WHAT IS BEING ASKED — Would you please return the lines of the entries below starting at the line that has "Harbor, Saipan). |" and ending at the line that has "Harbor, Saipan. |", both included, exactly as they are?

- - - -

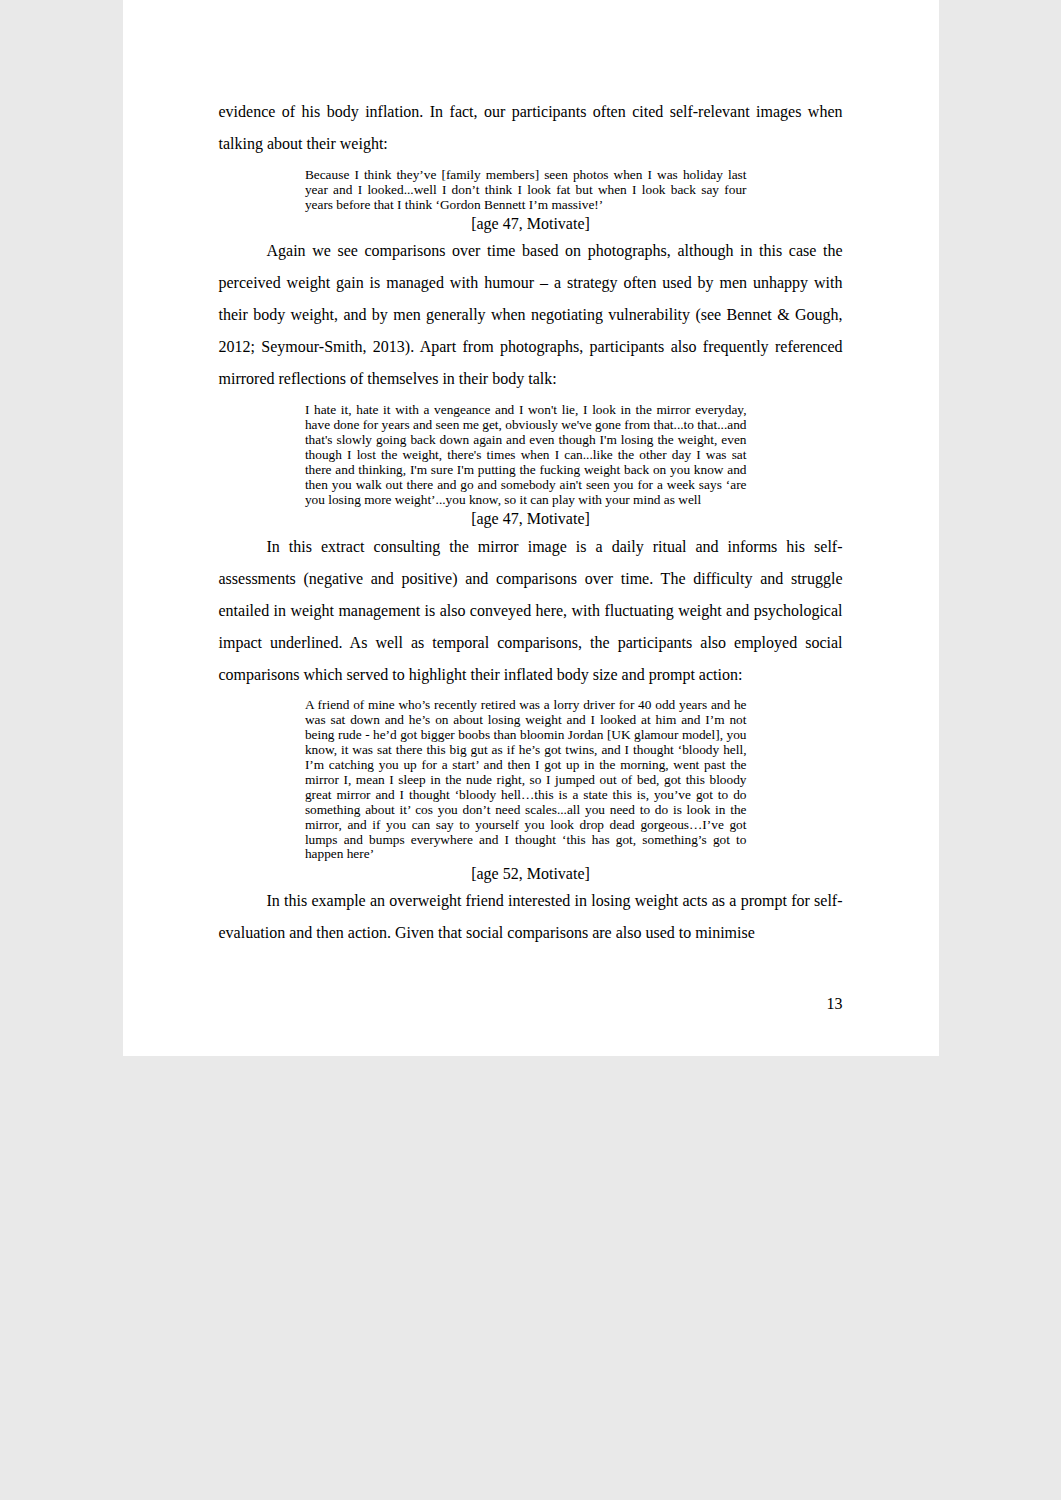evidence of his body inflation. In fact, our participants often cited self-relevant images when talking about their weight:
Because I think they’ve [family members] seen photos when I was holiday last year and I looked...well I don’t think I look fat but when I look back say four years before that I think ‘Gordon Bennett I’m massive!’
[age 47, Motivate]
Again we see comparisons over time based on photographs, although in this case the perceived weight gain is managed with humour – a strategy often used by men unhappy with their body weight, and by men generally when negotiating vulnerability (see Bennet & Gough, 2012; Seymour-Smith, 2013). Apart from photographs, participants also frequently referenced mirrored reflections of themselves in their body talk:
I hate it, hate it with a vengeance and I won't lie, I look in the mirror everyday, have done for years and seen me get, obviously we've gone from that...to that...and that's slowly going back down again and even though I'm losing the weight, even though I lost the weight, there's times when I can...like the other day I was sat there and thinking, I'm sure I'm putting the fucking weight back on you know and then you walk out there and go and somebody ain't seen you for a week says ‘are you losing more weight’...you know, so it can play with your mind as well
[age 47, Motivate]
In this extract consulting the mirror image is a daily ritual and informs his self-assessments (negative and positive) and comparisons over time. The difficulty and struggle entailed in weight management is also conveyed here, with fluctuating weight and psychological impact underlined. As well as temporal comparisons, the participants also employed social comparisons which served to highlight their inflated body size and prompt action:
A friend of mine who’s recently retired was a lorry driver for 40 odd years and he was sat down and he’s on about losing weight and I looked at him and I’m not being rude - he’d got bigger boobs than bloomin Jordan [UK glamour model], you know, it was sat there this big gut as if he’s got twins, and I thought ‘bloody hell, I’m catching you up for a start’ and then I got up in the morning, went past the mirror I, mean I sleep in the nude right, so I jumped out of bed, got this bloody great mirror and I thought ‘bloody hell…this is a state this is, you’ve got to do something about it’ cos you don’t need scales...all you need to do is look in the mirror, and if you can say to yourself you look drop dead gorgeous…I’ve got lumps and bumps everywhere and I thought ‘this has got, something’s got to happen here’
[age 52, Motivate]
In this example an overweight friend interested in losing weight acts as a prompt for self-evaluation and then action. Given that social comparisons are also used to minimise
13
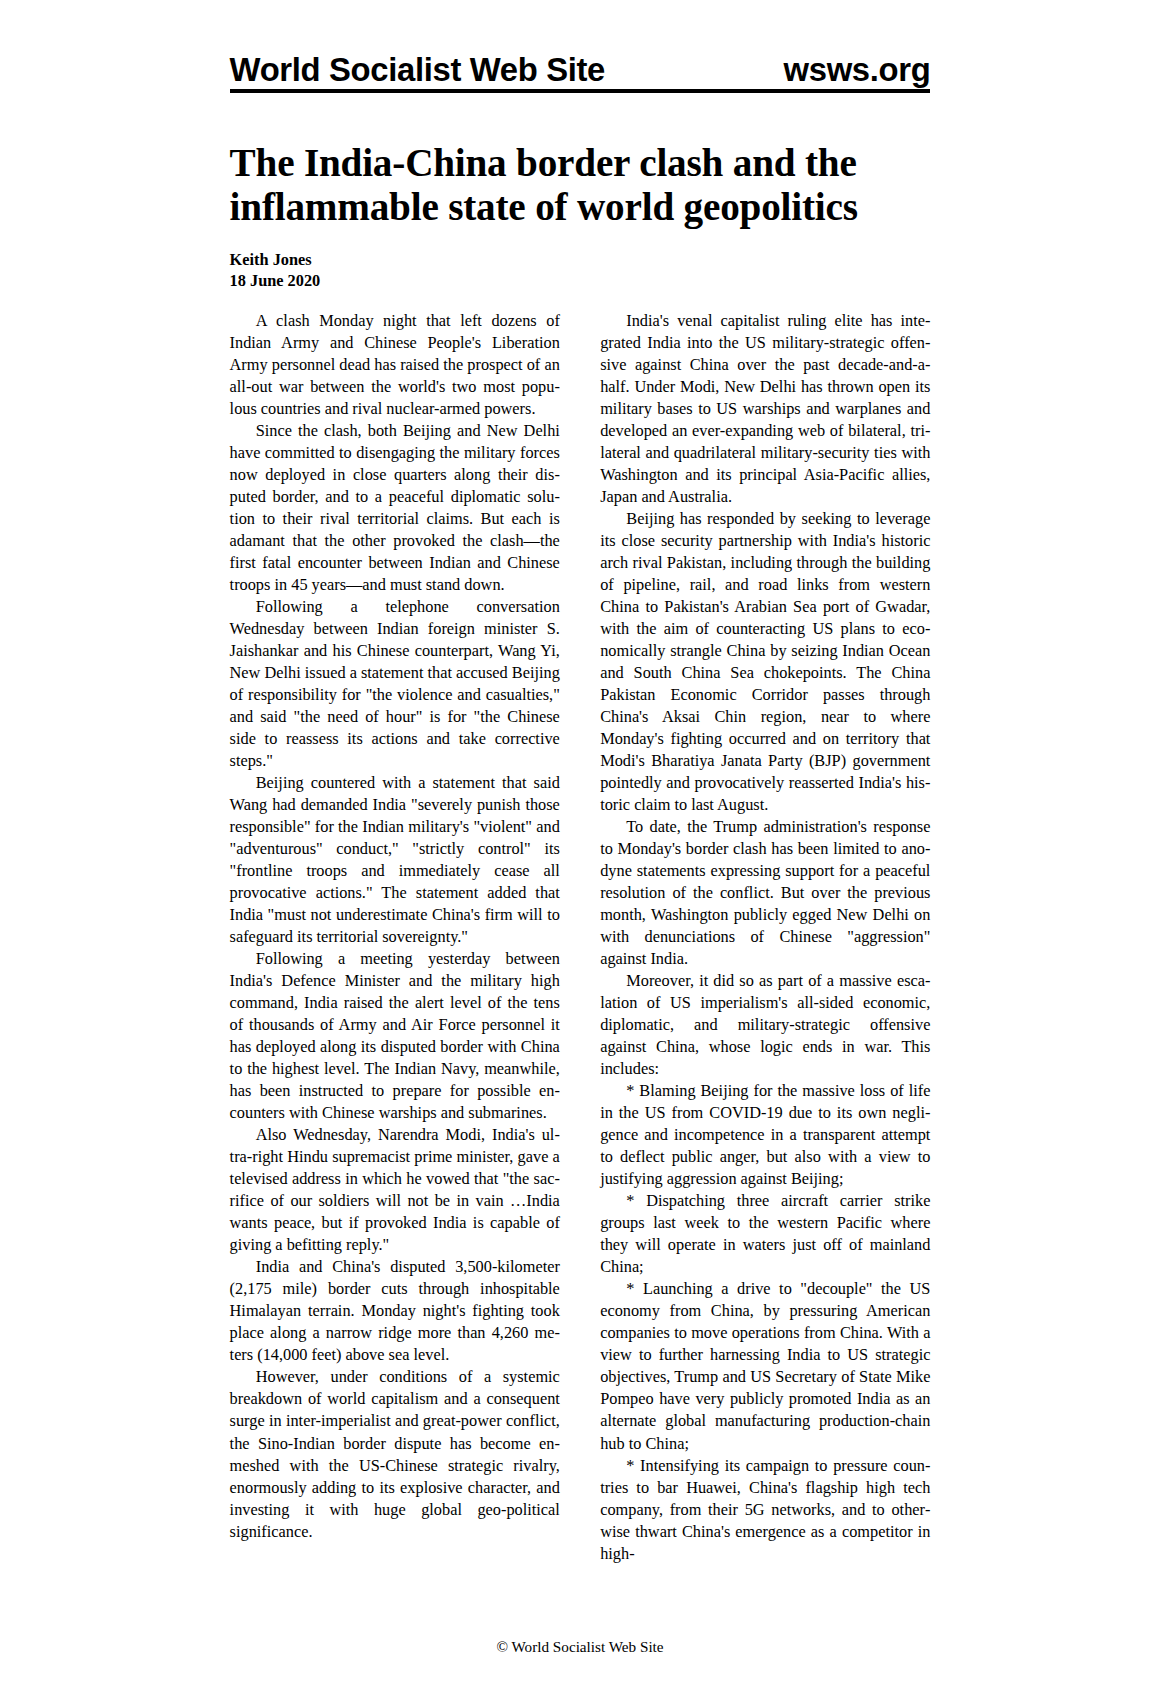World Socialist Web Site
wsws.org
The India-China border clash and the inflammable state of world geopolitics
Keith Jones 18 June 2020
A clash Monday night that left dozens of Indian Army and Chinese People's Liberation Army personnel dead has raised the prospect of an all-out war between the world's two most populous countries and rival nuclear-armed powers.
Since the clash, both Beijing and New Delhi have committed to disengaging the military forces now deployed in close quarters along their disputed border, and to a peaceful diplomatic solution to their rival territorial claims. But each is adamant that the other provoked the clash—the first fatal encounter between Indian and Chinese troops in 45 years—and must stand down.
Following a telephone conversation Wednesday between Indian foreign minister S. Jaishankar and his Chinese counterpart, Wang Yi, New Delhi issued a statement that accused Beijing of responsibility for "the violence and casualties," and said "the need of hour" is for "the Chinese side to reassess its actions and take corrective steps."
Beijing countered with a statement that said Wang had demanded India "severely punish those responsible" for the Indian military's "violent" and "adventurous" conduct," "strictly control" its "frontline troops and immediately cease all provocative actions." The statement added that India "must not underestimate China's firm will to safeguard its territorial sovereignty."
Following a meeting yesterday between India's Defence Minister and the military high command, India raised the alert level of the tens of thousands of Army and Air Force personnel it has deployed along its disputed border with China to the highest level. The Indian Navy, meanwhile, has been instructed to prepare for possible encounters with Chinese warships and submarines.
Also Wednesday, Narendra Modi, India's ultra-right Hindu supremacist prime minister, gave a televised address in which he vowed that "the sacrifice of our soldiers will not be in vain …India wants peace, but if provoked India is capable of giving a befitting reply."
India and China's disputed 3,500-kilometer (2,175 mile) border cuts through inhospitable Himalayan terrain. Monday night's fighting took place along a narrow ridge more than 4,260 meters (14,000 feet) above sea level.
However, under conditions of a systemic breakdown of world capitalism and a consequent surge in inter-imperialist and great-power conflict, the Sino-Indian border dispute has become enmeshed with the US-Chinese strategic rivalry, enormously adding to its explosive character, and investing it with huge global geo-political significance.
India's venal capitalist ruling elite has integrated India into the US military-strategic offensive against China over the past decade-and-a-half. Under Modi, New Delhi has thrown open its military bases to US warships and warplanes and developed an ever-expanding web of bilateral, trilateral and quadrilateral military-security ties with Washington and its principal Asia-Pacific allies, Japan and Australia.
Beijing has responded by seeking to leverage its close security partnership with India's historic arch rival Pakistan, including through the building of pipeline, rail, and road links from western China to Pakistan's Arabian Sea port of Gwadar, with the aim of counteracting US plans to economically strangle China by seizing Indian Ocean and South China Sea chokepoints. The China Pakistan Economic Corridor passes through China's Aksai Chin region, near to where Monday's fighting occurred and on territory that Modi's Bharatiya Janata Party (BJP) government pointedly and provocatively reasserted India's historic claim to last August.
To date, the Trump administration's response to Monday's border clash has been limited to anodyne statements expressing support for a peaceful resolution of the conflict. But over the previous month, Washington publicly egged New Delhi on with denunciations of Chinese "aggression" against India.
Moreover, it did so as part of a massive escalation of US imperialism's all-sided economic, diplomatic, and military-strategic offensive against China, whose logic ends in war. This includes:
* Blaming Beijing for the massive loss of life in the US from COVID-19 due to its own negligence and incompetence in a transparent attempt to deflect public anger, but also with a view to justifying aggression against Beijing;
* Dispatching three aircraft carrier strike groups last week to the western Pacific where they will operate in waters just off of mainland China;
* Launching a drive to "decouple" the US economy from China, by pressuring American companies to move operations from China. With a view to further harnessing India to US strategic objectives, Trump and US Secretary of State Mike Pompeo have very publicly promoted India as an alternate global manufacturing production-chain hub to China;
* Intensifying its campaign to pressure countries to bar Huawei, China's flagship high tech company, from their 5G networks, and to otherwise thwart China's emergence as a competitor in high-
© World Socialist Web Site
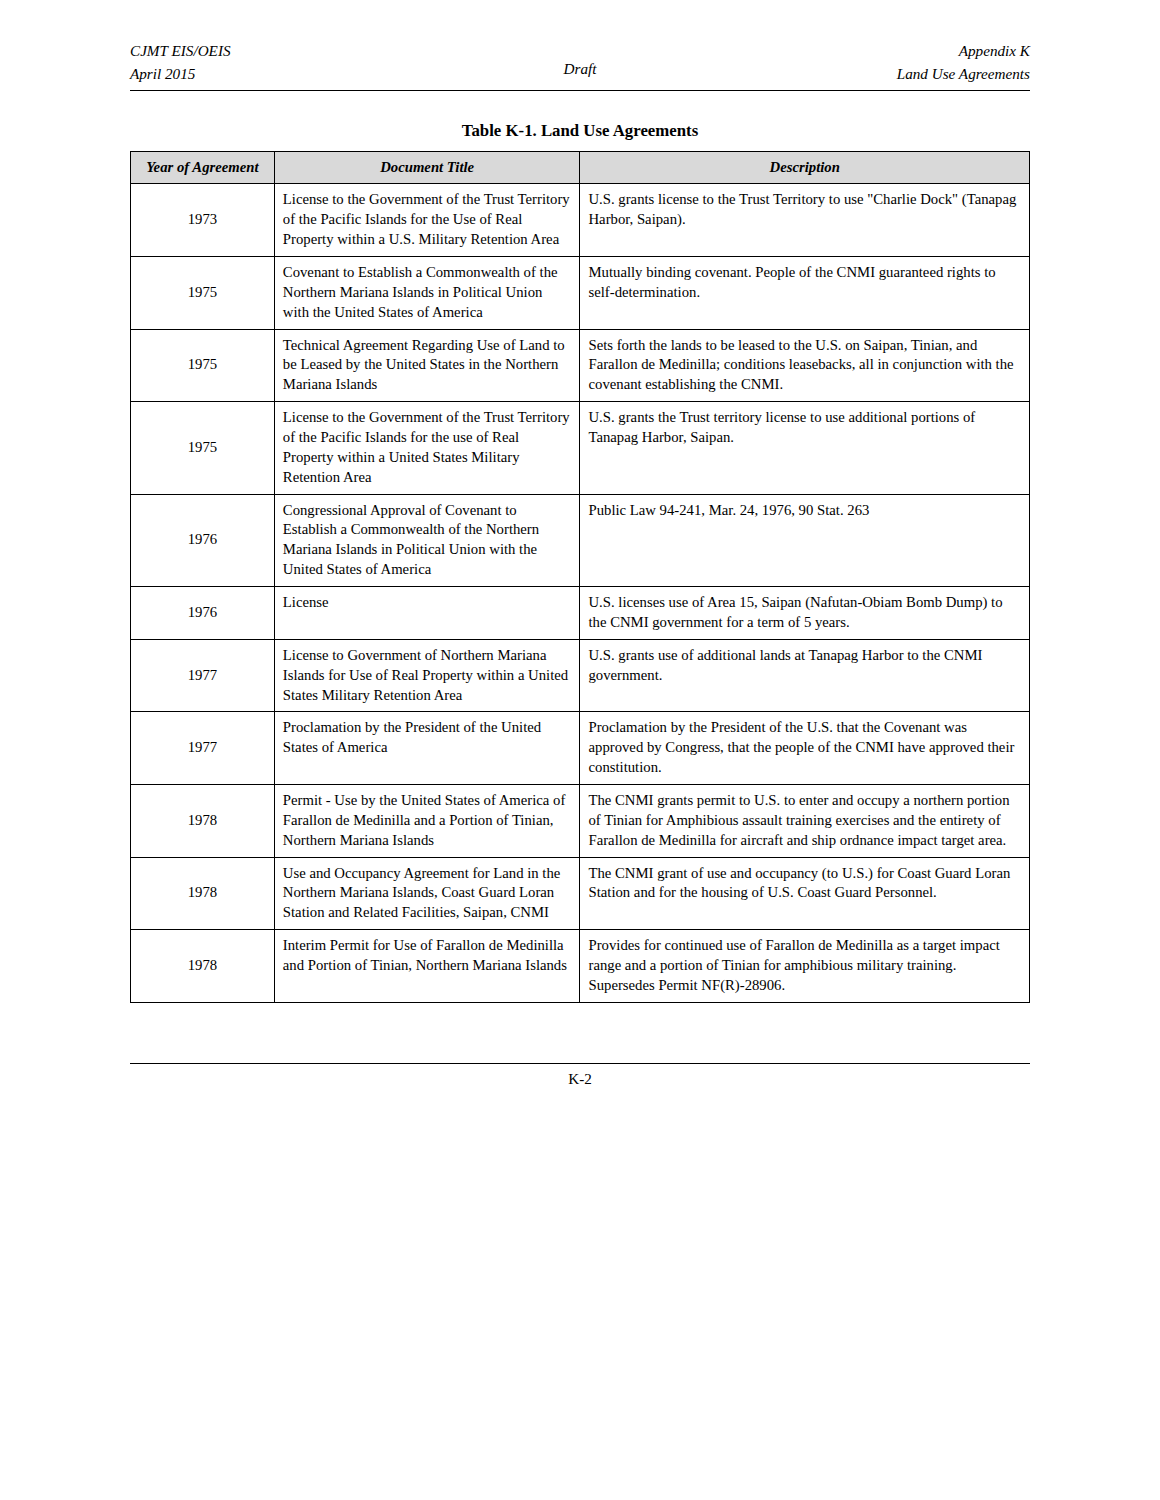CJMT EIS/OEIS
April 2015
Draft
Appendix K
Land Use Agreements
Table K-1. Land Use Agreements
| Year of Agreement | Document Title | Description |
| --- | --- | --- |
| 1973 | License to the Government of the Trust Territory of the Pacific Islands for the Use of Real Property within a U.S. Military Retention Area | U.S. grants license to the Trust Territory to use "Charlie Dock" (Tanapag Harbor, Saipan). |
| 1975 | Covenant to Establish a Commonwealth of the Northern Mariana Islands in Political Union with the United States of America | Mutually binding covenant. People of the CNMI guaranteed rights to self-determination. |
| 1975 | Technical Agreement Regarding Use of Land to be Leased by the United States in the Northern Mariana Islands | Sets forth the lands to be leased to the U.S. on Saipan, Tinian, and Farallon de Medinilla; conditions leasebacks, all in conjunction with the covenant establishing the CNMI. |
| 1975 | License to the Government of the Trust Territory of the Pacific Islands for the use of Real Property within a United States Military Retention Area | U.S. grants the Trust territory license to use additional portions of Tanapag Harbor, Saipan. |
| 1976 | Congressional Approval of Covenant to Establish a Commonwealth of the Northern Mariana Islands in Political Union with the United States of America | Public Law 94-241, Mar. 24, 1976, 90 Stat. 263 |
| 1976 | License | U.S. licenses use of Area 15, Saipan (Nafutan-Obiam Bomb Dump) to the CNMI government for a term of 5 years. |
| 1977 | License to Government of Northern Mariana Islands for Use of Real Property within a United States Military Retention Area | U.S. grants use of additional lands at Tanapag Harbor to the CNMI government. |
| 1977 | Proclamation by the President of the United States of America | Proclamation by the President of the U.S. that the Covenant was approved by Congress, that the people of the CNMI have approved their constitution. |
| 1978 | Permit - Use by the United States of America of Farallon de Medinilla and a Portion of Tinian, Northern Mariana Islands | The CNMI grants permit to U.S. to enter and occupy a northern portion of Tinian for Amphibious assault training exercises and the entirety of Farallon de Medinilla for aircraft and ship ordnance impact target area. |
| 1978 | Use and Occupancy Agreement for Land in the Northern Mariana Islands, Coast Guard Loran Station and Related Facilities, Saipan, CNMI | The CNMI grant of use and occupancy (to U.S.) for Coast Guard Loran Station and for the housing of U.S. Coast Guard Personnel. |
| 1978 | Interim Permit for Use of Farallon de Medinilla and Portion of Tinian, Northern Mariana Islands | Provides for continued use of Farallon de Medinilla as a target impact range and a portion of Tinian for amphibious military training. Supersedes Permit NF(R)-28906. |
K-2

- - - -

ANSWER SPACE —
| 1973 | License to the Government of the Trust Territory of the Pacific Islands for the Use of Real Property within a U.S. Military Retention Area | U.S. grants license to the Trust Territory to use "Charlie Dock" (Tanapag Harbor, Saipan). |
| 1975 | Covenant to Establish a Commonwealth of the Northern Mariana Islands in Political Union with the United States of America | Mutually binding covenant. People of the CNMI guaranteed rights to self-determination. |
| 1975 | Technical Agreement Regarding Use of Land to be Leased by the United States in the Northern Mariana Islands | Sets forth the lands to be leased to the U.S. on Saipan, Tinian, and Farallon de Medinilla; conditions leasebacks, all in conjunction with the covenant establishing the CNMI. |
| 1975 | License to the Government of the Trust Territory of the Pacific Islands for the use of Real Property within a United States Military Retention Area | U.S. grants the Trust territory license to use additional portions of Tanapag Harbor, Saipan. |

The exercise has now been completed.